This project is about implementing PCIe on the ECP5 FPGA. For now the focus is on PCIe Gen1 x1.

The PCIe protocol is composed of three layers. First comes the physical layer, composed of the SERDES (the electrical sub-block) and the LTSSM (the logical sub-block) Communication happens over a link which is composed of a number of lanes. Each lane has a transmit and a receive differential pair and a SERDES responsible for encoding data with 8b10b.

A SERDES class able to utilize one of the four SERDES in the ECP5 was implemented, allowing to select a channel / DCU and gearing (though there currently are problems with x2 gearing).

Link configuration happens with Training Sequences, of which there are two, TS1 and TS2. For the physical layer, a transmitter and receiver was implemented which are mostly responsible for training sequences. Currently they work on a 2 symbol per cycle basis, though in the future that may be changed to be adjustable or fixed to 4 symbols per cycle.

Then comes the LTSSM, which is responsible for configuring a link and lanes within it and recovering from faults. The most basic functions of the LTSSM, required to reach the operational state called L0, were implemented. A scrambling pattern generator was implemented, to encode and decode scrambled symbols. Data on a link is scrambled to reduce EMI, since it essentially broadens the peaks of the spectrum.

It gets reliably to the L0 state and stays there indefinitely on a ECP5-5G Versa board connected to a ROCKPro64 SBC. It can be observed that the ROCKPro64 sends out Data Link Layer credit packets for all three credit types.

Getting to that point had a number of obstacles concerning the SERDES and clock domain crossing. For example SERDES gearing worked fine until sometime it didn’t anymore and it started shuffling the data around (despite the same gateware running). There was also an issue with the SERDES only working sometimes after uploading gateware. Gearing is done in gateware for now, though that limits the maximum speed, since 5 GT/s would require the gearing to run at 500 MHz. Now the physical layer works reliably, though maybe the data path should be changed to 4 symbols width to allow for PCIe Gen2.

After that comes the Data Link Layer, which is responsible for transmitting and receiving Transaction Layer packets (which originate from the topmost layer, the Transaction Layer). It checks them for integrity with a CRC, retransmits them in case of errors and manages credits.

Credits are a unit of data measurement, separately managed for three different packet types (and their headers, for a total of 6 credit types). They exist to ensure that the receiver has enough space for TLPs, such that TLPs don’t flood the link due to the receive buffer being full, which would cause them to be resent. For managing credits and reporting TLP errors it uses Data Link Layer Packets.

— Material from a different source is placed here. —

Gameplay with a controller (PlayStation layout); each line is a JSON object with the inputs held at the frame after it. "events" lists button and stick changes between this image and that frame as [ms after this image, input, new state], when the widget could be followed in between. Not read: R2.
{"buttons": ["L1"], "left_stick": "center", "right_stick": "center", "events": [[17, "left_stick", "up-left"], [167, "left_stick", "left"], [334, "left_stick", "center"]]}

Work on it was started on the last week of August. A DLLP transmitter and receiver were made, which can send and receive DLLP packets. The CRC for it is generated with a universally configurable CRC generator which will also be used for the CRC of the Transaction Layer Packets (it can be configured to process any number of bits for a CRC with any number of bits). Currently the Data Link Layer state machine is being worked on.